Document segment:

/---

An opposition Web site has posted about 100 protest songs recorded since the election. About two dozen of them honor Neda Agha-Soltan, the 26-year-old teacher shot at a protest in Tehran in June who became an icon of the opposition after her last moments were captured on a video that has since been widely circulated.
Street vendors in Tehran sell bootleg CDs and MP3s at traffic lights for $2 or $3. Protest music plays on stereos at parties and from cars on the streets, Tehran residents say. Music blasting from car speakers at a stoplight has become one of the more public ways still available to signal to others that the spirit of struggle still lives.
The music can just as easily turn up in quiet and unexpected places. Niki, 25, who, like others quoted in this article, withheld her family name for fear of retribution, said that at a bookstore in downtown Tehran she found the salesman, a man in his 60s, weeping while listening to a new song by Mohammad Reza Shajarian called “Brother, Drop Your Gun.” After more than 70 protesters were killed by government and paramilitary forces during the postelection demonstrations, according to the opposition, the song, based on an old poem, was a melancholic plea to the soldiers to end the violence.
“I had seen people at protests carrying banners with those words, ‘Brother, drop your gun,’ ” Niki said, “but this scene was much more emotional.”
The government’s success in repressing dissent may help explain the increasingly angry tone the music has taken and the popularity of artists like Mr. Najafi, who tap that anger.
If Mohsen Namjoo, the folk troubadour whose poetic lyrics and tuneful melodies appeal to older listeners, is, as he has been called, the Persian Bob Dylan, Mr. Najafi may be the Rage Against the Islamic Revolutionary Machine, whose harsh lyrics and hip-hop beats have captivated Iranian youth.
His verses, according to e-mail messages he has received from former prisoners, have been scrawled on prison walls and hummed behind bars. His bitter ode to repression, “Our Doggy Life,” has become something of an anthem to a generation:
Shut your mouth; accept the condition; this is the tradition of the Prophet; accept it; man or woman, there is no difference, die; this is our doggy life.
As Mr. Najafi sees it, anger is an honest response to the beatings, killings and executions the government has meted out to dissidents.
“The anger in my music comes from deep within me,” he said in a telephone interview from his home in Cologne, Germany. “I am a man who is always shouting sadly and angrily.”

\---

Extracted material:
/---

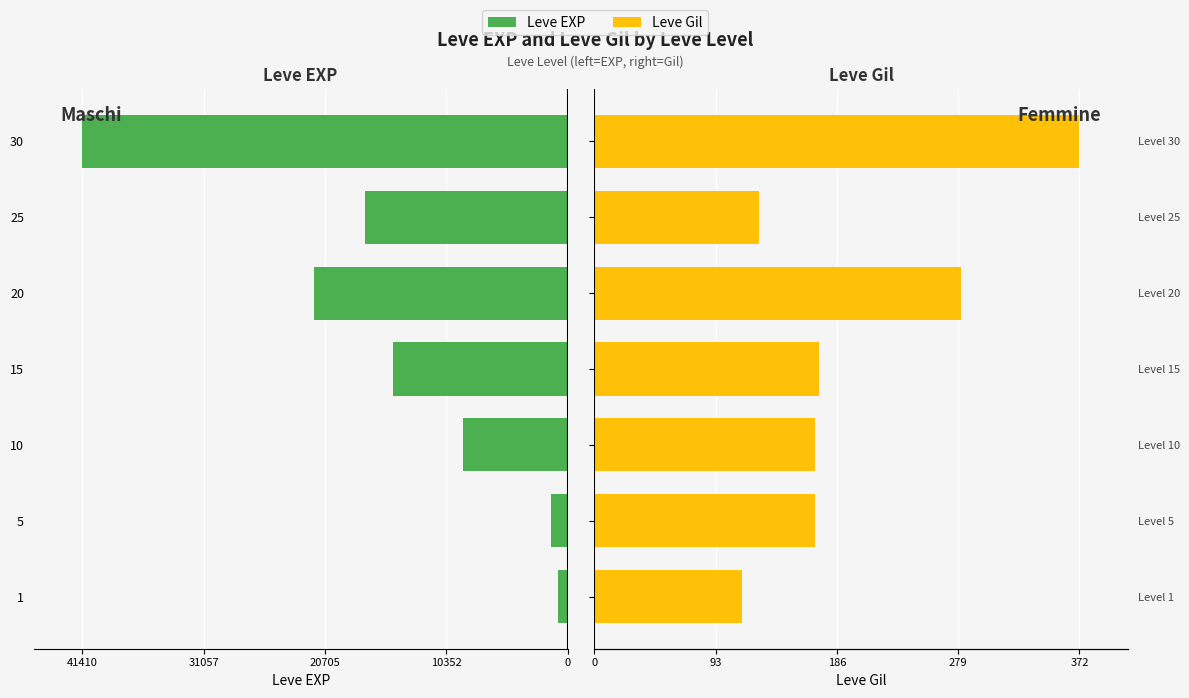

Between 5 and 30, which series saw the biggest shift?

Leve EXP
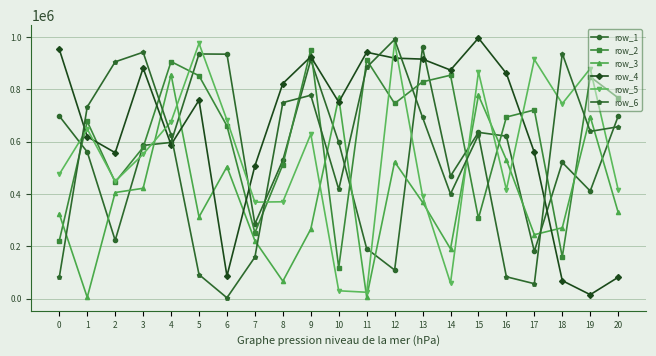

What value does the row_2 series have at 3, to the nearest 100?

578600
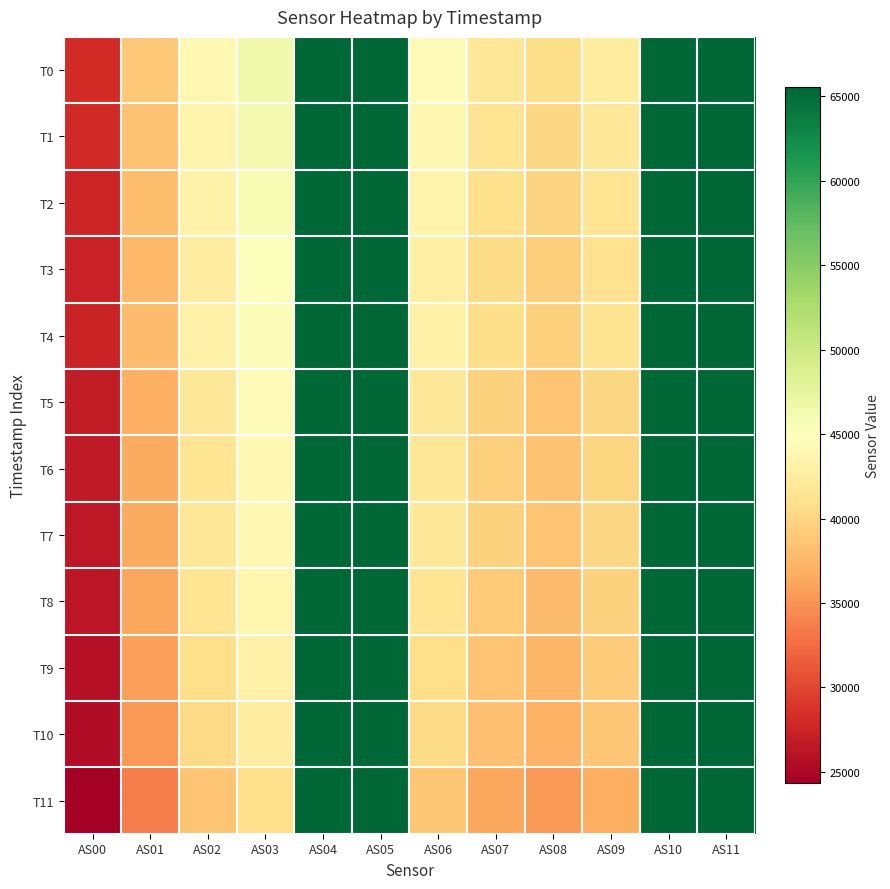

Reading right to left, extract all data points from this chart.

T0: AS11=65535	AS10=65535	AS09=42359	AS08=40667	AS07=41854	AS06=44340	AS05=65535	AS04=65535	AS03=46533	AS02=44047	AS01=38827	AS00=28167
T1: AS11=65535	AS10=65535	AS09=41984	AS08=40259	AS07=41462	AS06=43898	AS05=65535	AS04=65535	AS03=46091	AS02=43633	AS01=38472	AS00=27930
T2: AS11=65535	AS10=65535	AS09=41483	AS08=39808	AS07=40991	AS06=43396	AS05=65535	AS04=65535	AS03=45667	AS02=43260	AS01=38090	AS00=27683
T3: AS11=65535	AS10=65535	AS09=41094	AS08=39332	AS07=40545	AS06=42910	AS05=65535	AS04=65535	AS03=45097	AS02=42671	AS01=37604	AS00=27324
T4: AS11=65535	AS10=65535	AS09=41250	AS08=39584	AS07=40726	AS06=43113	AS05=65535	AS04=65535	AS03=45413	AS02=43015	AS01=37885	AS00=27493
T5: AS11=65535	AS10=65535	AS09=40120	AS08=38536	AS07=39689	AS06=42071	AS05=65535	AS04=65535	AS03=44300	AS02=41965	AS01=36932	AS00=26805
T6: AS11=65535	AS10=65535	AS09=39975	AS08=38347	AS07=39497	AS06=41868	AS05=65535	AS04=65535	AS03=44039	AS02=41700	AS01=36688	AS00=26612
T7: AS11=65535	AS10=65535	AS09=40137	AS08=38617	AS07=39656	AS06=42184	AS05=65535	AS04=65535	AS03=44053	AS02=41807	AS01=36691	AS00=26517
T8: AS11=65535	AS10=65535	AS09=39668	AS08=38000	AS07=39112	AS06=41526	AS05=65535	AS04=65535	AS03=43755	AS02=41412	AS01=36376	AS00=26327
T9: AS11=65535	AS10=65535	AS09=39150	AS08=37469	AS07=38525	AS06=40881	AS05=65535	AS04=65535	AS03=43149	AS02=40793	AS01=35806	AS00=25925
T10: AS11=65535	AS10=65535	AS09=38702	AS08=37112	AS07=38177	AS06=40505	AS05=65535	AS04=65535	AS03=42643	AS02=40334	AS01=35368	AS00=25599
T11: AS11=65535	AS10=65535	AS09=36879	AS08=35290	AS07=36300	AS06=38742	AS05=65535	AS04=65535	AS03=40790	AS02=38541	AS01=33713	AS00=24330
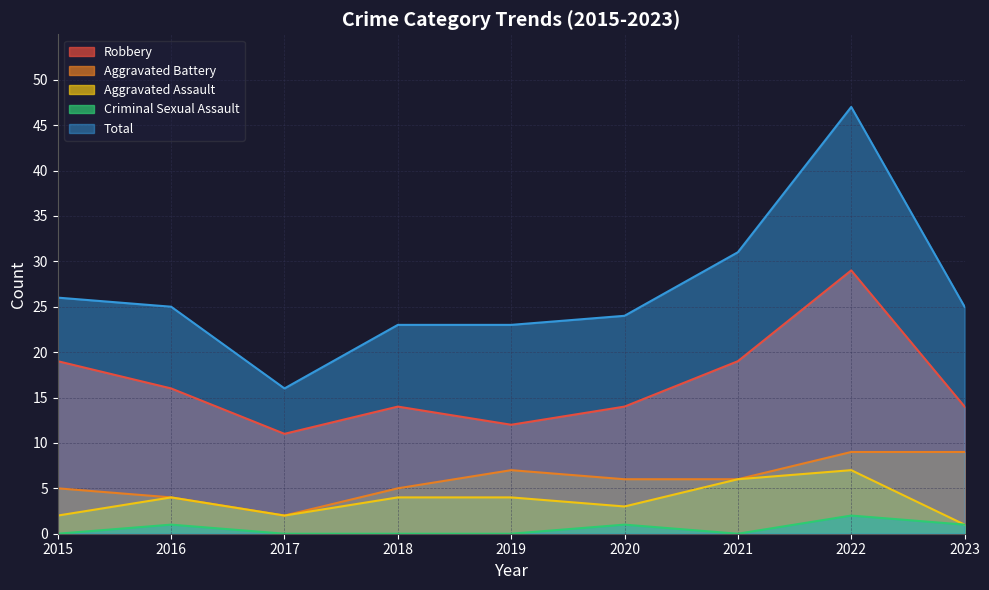

True or false: Total has more than 2 interior local peaks.

False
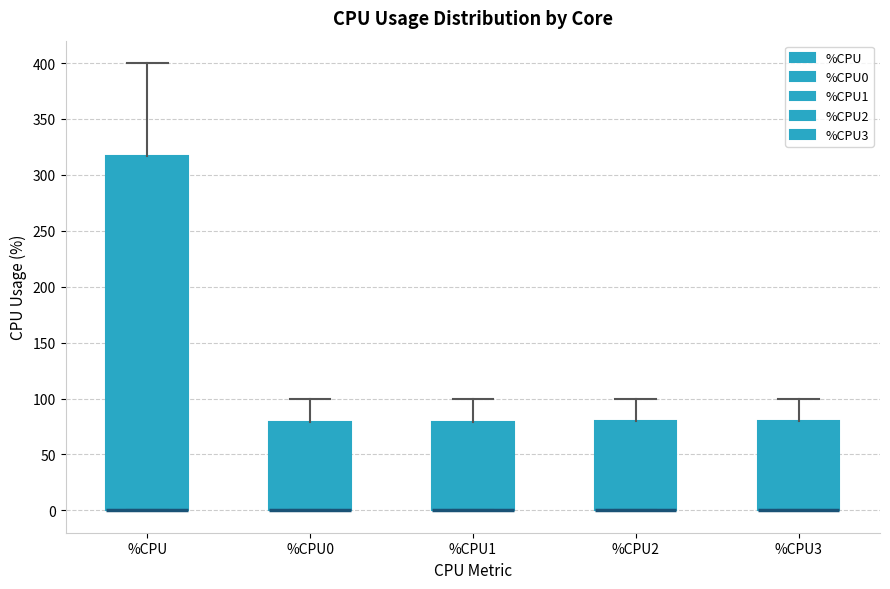

Which box is the tallest, from its lower edge to its upper edge?

%CPU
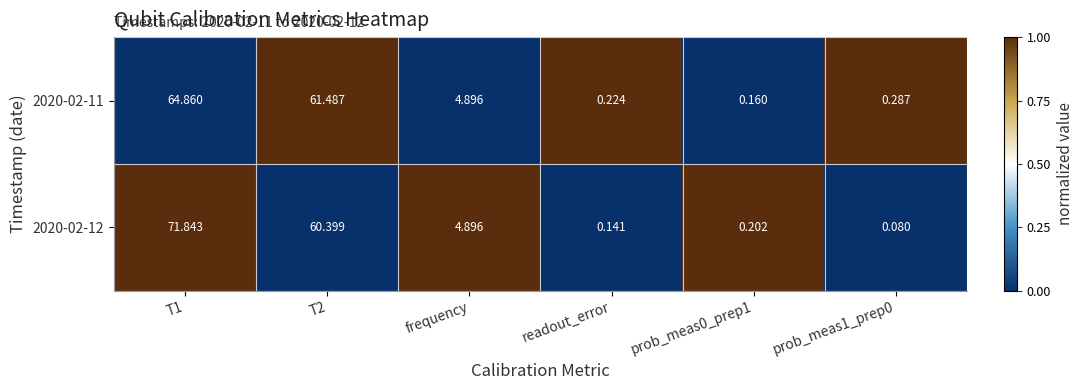

At which label is 2020-02-11 closest to 32?

frequency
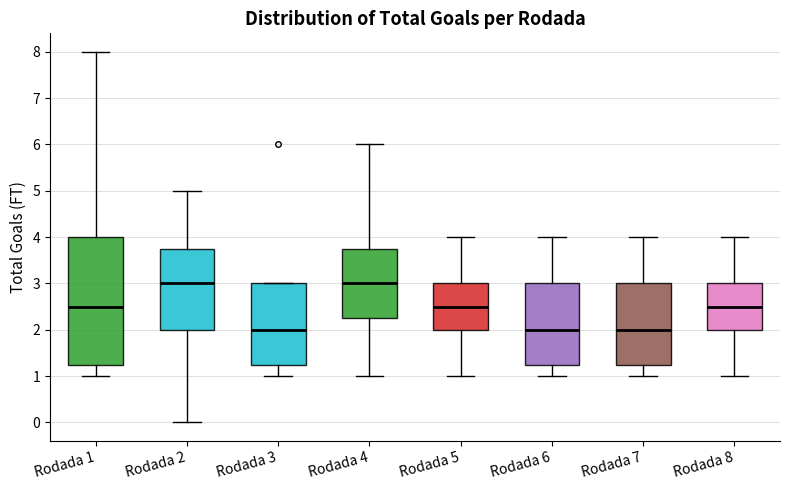

Reading left to right, read every box against the y-axis: the position of its median line, the range the box covers, and the ends of its whiskers. The values are not printed on the chart, so give them approximately, as read against the axis.

Rodada 1: median 2.5, box 1.3 to 4.0, whiskers 1.0 to 8.0
Rodada 2: median 3.0, box 2.0 to 3.8, whiskers 0.0 to 5.0
Rodada 3: median 2.0, box 1.3 to 3.0, whiskers 1.0 to 3.0
Rodada 4: median 3.0, box 2.3 to 3.8, whiskers 1.0 to 6.0
Rodada 5: median 2.5, box 2.0 to 3.0, whiskers 1.0 to 4.0
Rodada 6: median 2.0, box 1.3 to 3.0, whiskers 1.0 to 4.0
Rodada 7: median 2.0, box 1.3 to 3.0, whiskers 1.0 to 4.0
Rodada 8: median 2.5, box 2.0 to 3.0, whiskers 1.0 to 4.0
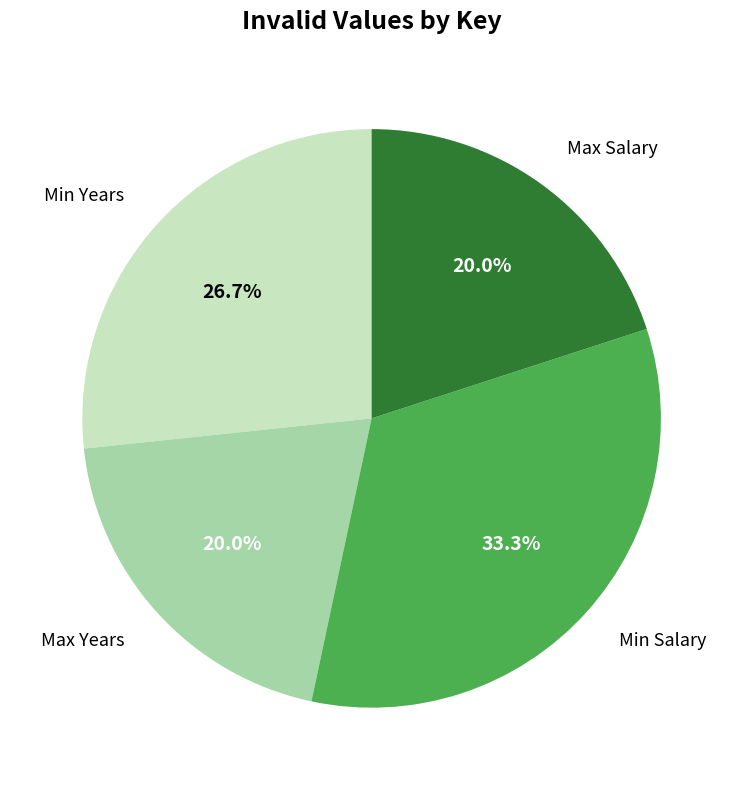

Does any single category account for the majority?

No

\---

What this exercise asks:
1 – In the article on Iranian protest music, what song was the bookstore salesman weeping over, and who performed it?
2 – Pick up the article on Iranian protest music after its final sentence and keep writing it.

Results of the exercise:
1 – "Brother, Drop Your Gun," a new song by Mohammad Reza Shajarian.

2 –
A native of the Caspian city of Bandar Anzali, Mr. Najafi bought his first guitar when he was 18, and by 25 he had been thrown out of Iran for a song he wrote satirizing clerics. Although Iran’s ban on pop music, condemned by the revolution as un-Islamic, was softened in 2000, during the reform era of President Mohammad Khatami, only apolitical music was tolerated.
Mr. Najafi’s satirical “I Have a Beard” crossed the line, and a three-year prison sentence and 100 lashes await him if he returns. Like other Iranian artists in exile, his heart is bisected by borders: his life is in Germany, where he has artistic freedom, but his homeland will always be Iran.
Helplessly watching the events of last summer from about 2,500 miles away affected him deeply.
“I still belong to my country and feel their pain,” he said. “Distance has no meaning with Internet. We are a generation that was always suppressed and humiliated, which makes you sad and angry.”
The government-sponsored violence enraged other artists, too. In a song about last June’s election, Arash Sobhani, of the rock band Kiosk, calls the clerics who supervised the elections “dinosaurs” and says, “Compassion under the blow of batons; we all saw your justice.”
Even the Dylanesque Mr. Namjoo adopted more strident language in his last album, going so far as to ridicule the supreme religious leader, Ayatollah Ali Khamenei, as the “supreme position of superiority.”
Although his lyrics are more metaphorical than Mr. Najafi’s, they, too, are angry.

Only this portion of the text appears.